I Segni dei Tempi #4 – Essere responsabili, essere presenti

Pubblicato giorno 5 gennaio 2018 - In home page

Dopo aver riflettuto brevemente sul tema del lavoro e prima di affrontare qualche altro filone proposto dalla DSC, è necessario porre l’attenzione sul ruolo dei laici così come tratteggiato in alcuni Documenti conciliari ed in quelli della Chiesa Italiana.

Al n. 31 della Lumen Gentium si dice: “Per loro vocazione è proprio dei laici cercare il regno di Dio trattando le cose temporali ed ordinandole secondo Dio”. Nel n. 36:”… raggiunga più efficacemente il suo fine nella giustizia, nella carità e nella pace”, e nel n. 37: “i Pastori riconoscano e promuovano la dignità e la responsabilità dei laici nella Chiesa; si servano volentieri del loro prudente consiglio, con fiducia affidino loro degli uffici in servizio della Chiesa e lascino loro libertà e campo di agire perché intraprendano delle opere anche di propria iniziativa”.
Solo da queste poche righe si evince che compito dei laici è la gestione delle cose del mondo, della giustizia sociale, della pace e della carità ed i Pastori debbono aiutarli in questo percorso promuovendo una formazione specifica.
I laici non hanno altri compiti caratteristici.
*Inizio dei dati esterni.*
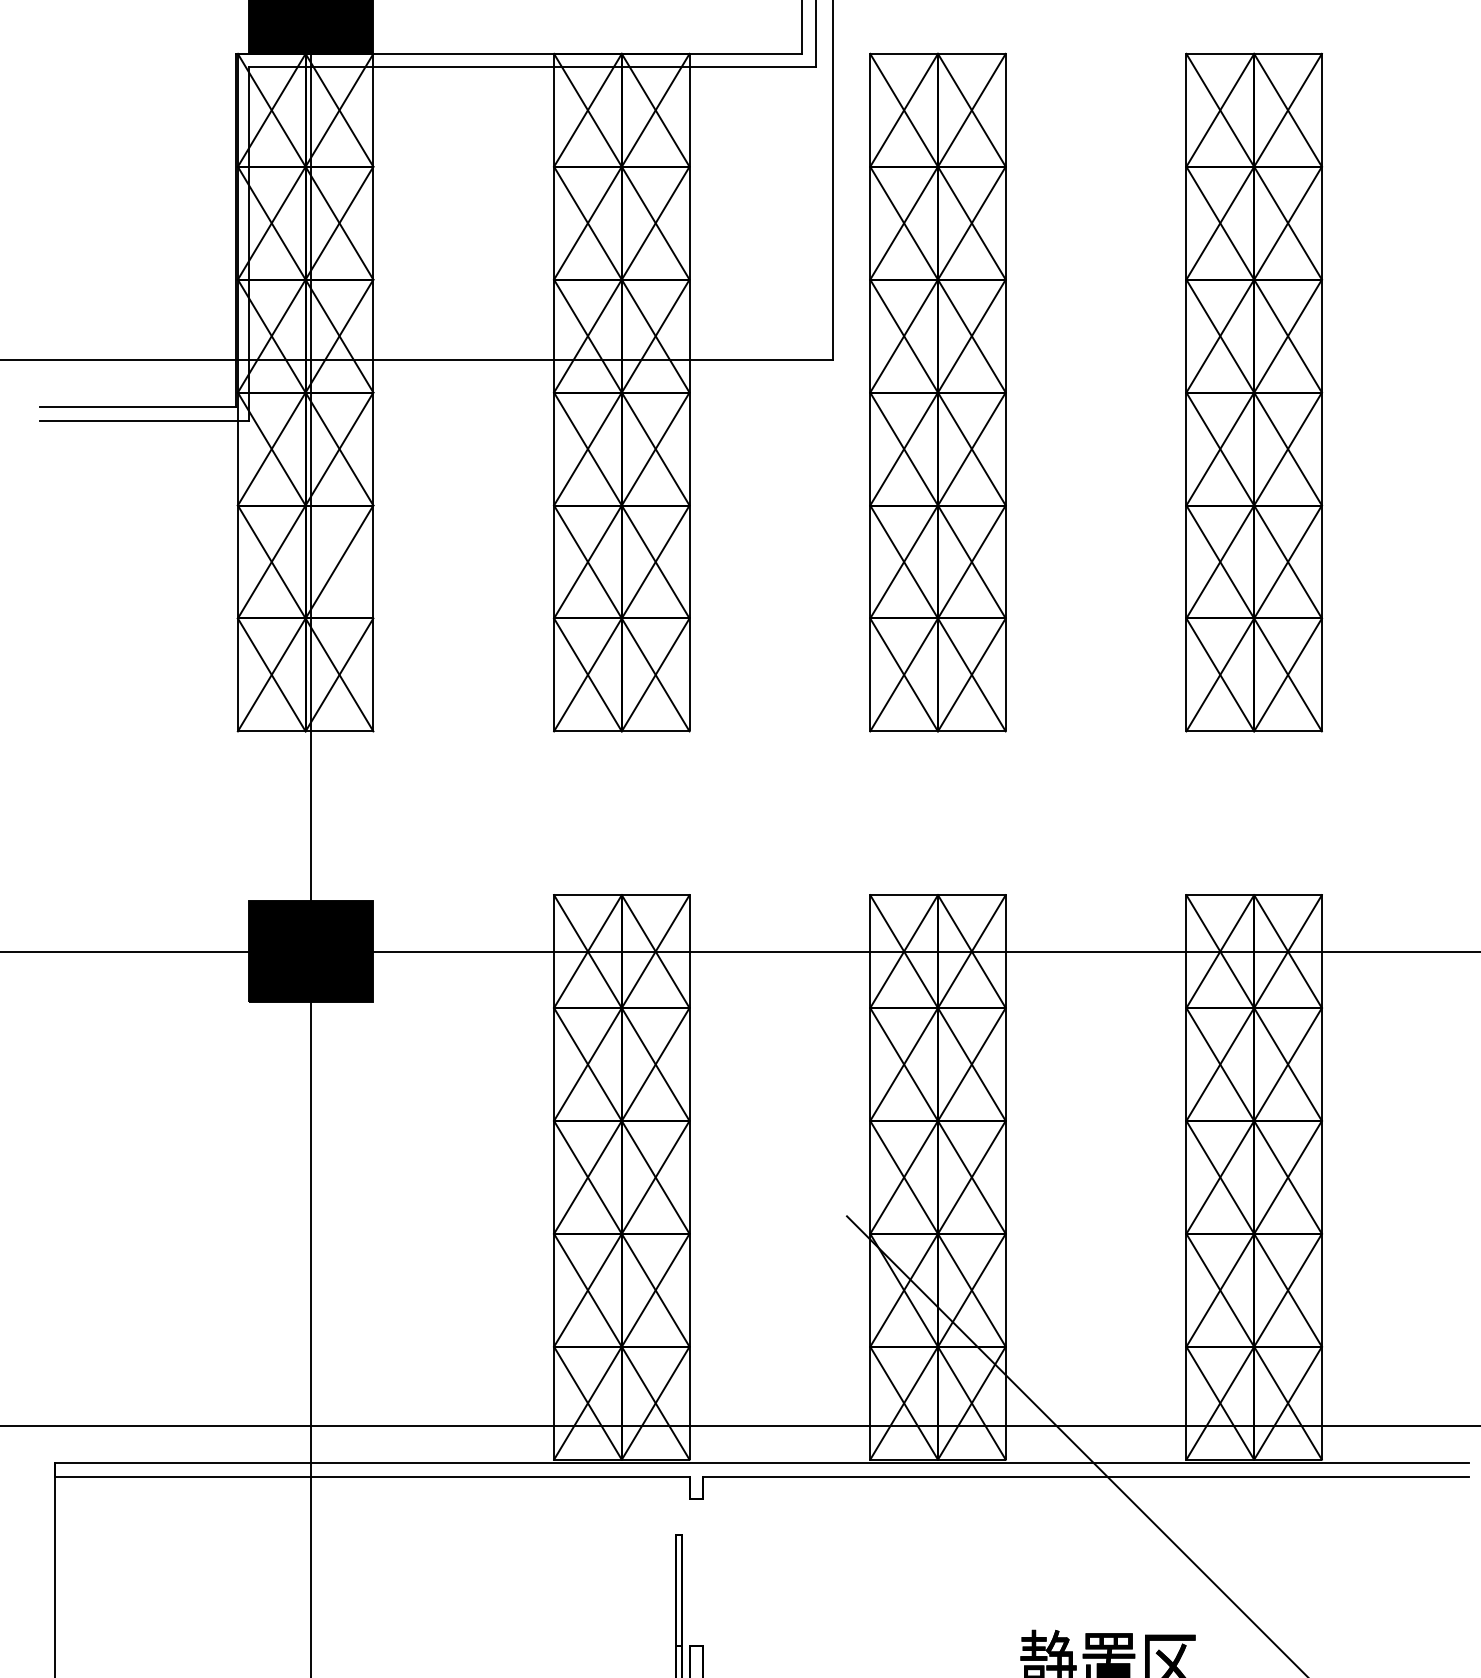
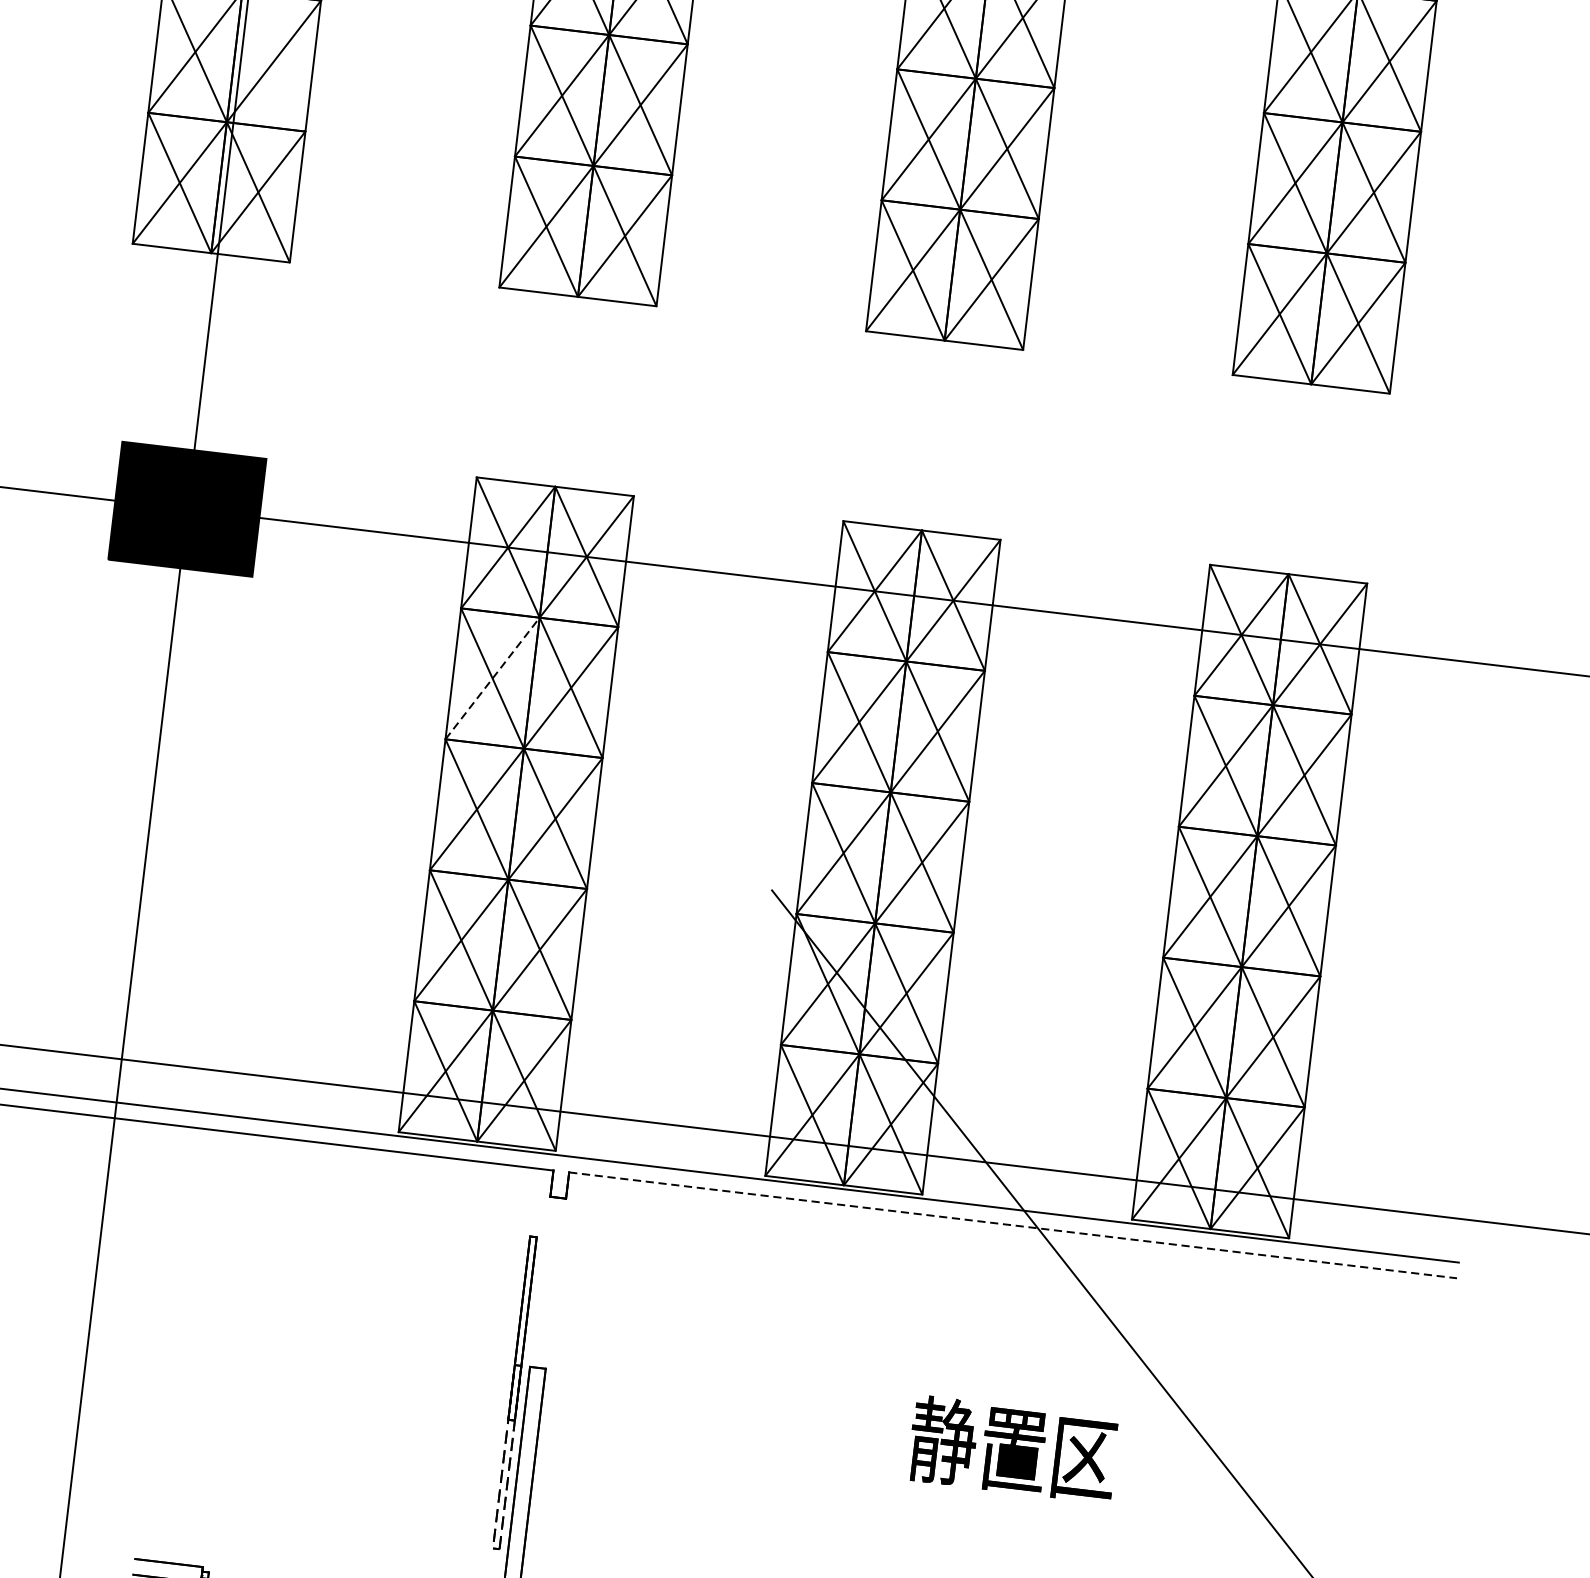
line: (587, 1064) -> (492, 678), solid -> dashed
line: (1085, 1476) -> (1012, 1225), solid -> dashed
Tutti gli altri sono aggiuntivi e secondari. Al contrario nella Chiesa italiana hanno tanti compiti ma molto raramente quelli che sono stati affidati loro dal Vaticano II.
L’Apostolicam Actuositatem al n. 7 ribadisce con forza:”Ai laici tocca assumere la instaurazione dell’ordine temporale come compito proprio …”.
Tutto questo significa impegnarsi nel promuovere il Bene Comune, nella gestione della Res Publica, nell’Amministrazione della Città e del Paese e quindi essere attivi nella Politica. Significa impegnarsi nella difesa dei più deboli nel mondo del lavoro o per chi non ha lavoro e quindi essere attivi e presenti nel Sindacato. Significa vivere nella veglia reciproca e quindi attivi nel volontariato.
In un famoso documento della Cei “La Chiesa italiana e le prospettive del Paese” al n.33 si dice: “C’è innanzitutto da assicurare presenza, il rifugio nel privato, la delega in bianco non sono leciti a nessuno, ma per i cristiani sono peccato di omissione“, al n.34: “Dovere della Chiesa, insomma, è principalmente quello di formare i cristiani, in particolar modo i laici, a un coerente impegno, …” e al n.35: “Tocca poi ai laici agire direttamente nelle strutture pubbliche in coerenza con la fede e la morale cristiana”.
Si può essere più chiari di così! Ciononostante quelle che sono state le indicazioni della Chiesa italiana molto raramente vengono prese sul serio. Prevale la paura di dispiacere, la paura che se un educatore sceglie un partito può creare divisioni, può non essere accettato. Penso sia solo segno di immaturità e, ancora una volta, non aver concretizzato quello che la stessa Cei ha detto dopo il Convegno Ecclesiale Nazionale di Verona al n. 26: “Occorre pertanto creare nelle comunità cristiane luoghi in cui i laici possano prendere la parola, comunicare la loro esperienza di vita, le loro domande, le loro scoperte, i loro pensieri sull’essere cristiani nel mondo. Solo così potremo generare una cultura diffusa, che sia attenta alle dimensioni quotidiane del vivere. Perché ciò avvenga dobbiamo operare per una complessiva crescita spirituale e intellettuale, pastorale e sociale, frutto di una nuova stagione formativa per i laici e con i laici, che porti alla maturazione di una piena coscienza ecclesiale e abiliti a un’efficace testimonianza nel mondo”.

Insomma necessita una Agorà diocesana dove ci si possa confrontare senza “scomunicarsi” a vicenda, maturare impegni e presenze, essere attenti ai bisogni odierni perché capaci di leggere i “segni dei tempi”. Nel documento conciliare Gaudium et Spes al n.4 si dice: “… è dovere permanente della Chiesa di scrutare i segni dei tempi e di interpretarli alla luce del Vangelo, così che, in modo adatto a ciascuna generazione, possa rispondere ai perenni interrogativi degli uomini sul senso della vita presente e futura e sulle loro relazioni reciproche. Bisogna infatti conoscere e comprendere il mondo in cui viviamo, le sue attese, le sue aspirazioni e il suo carattere spesso drammatico“.
Auguriamoci di iniziare questo cammino comunitario.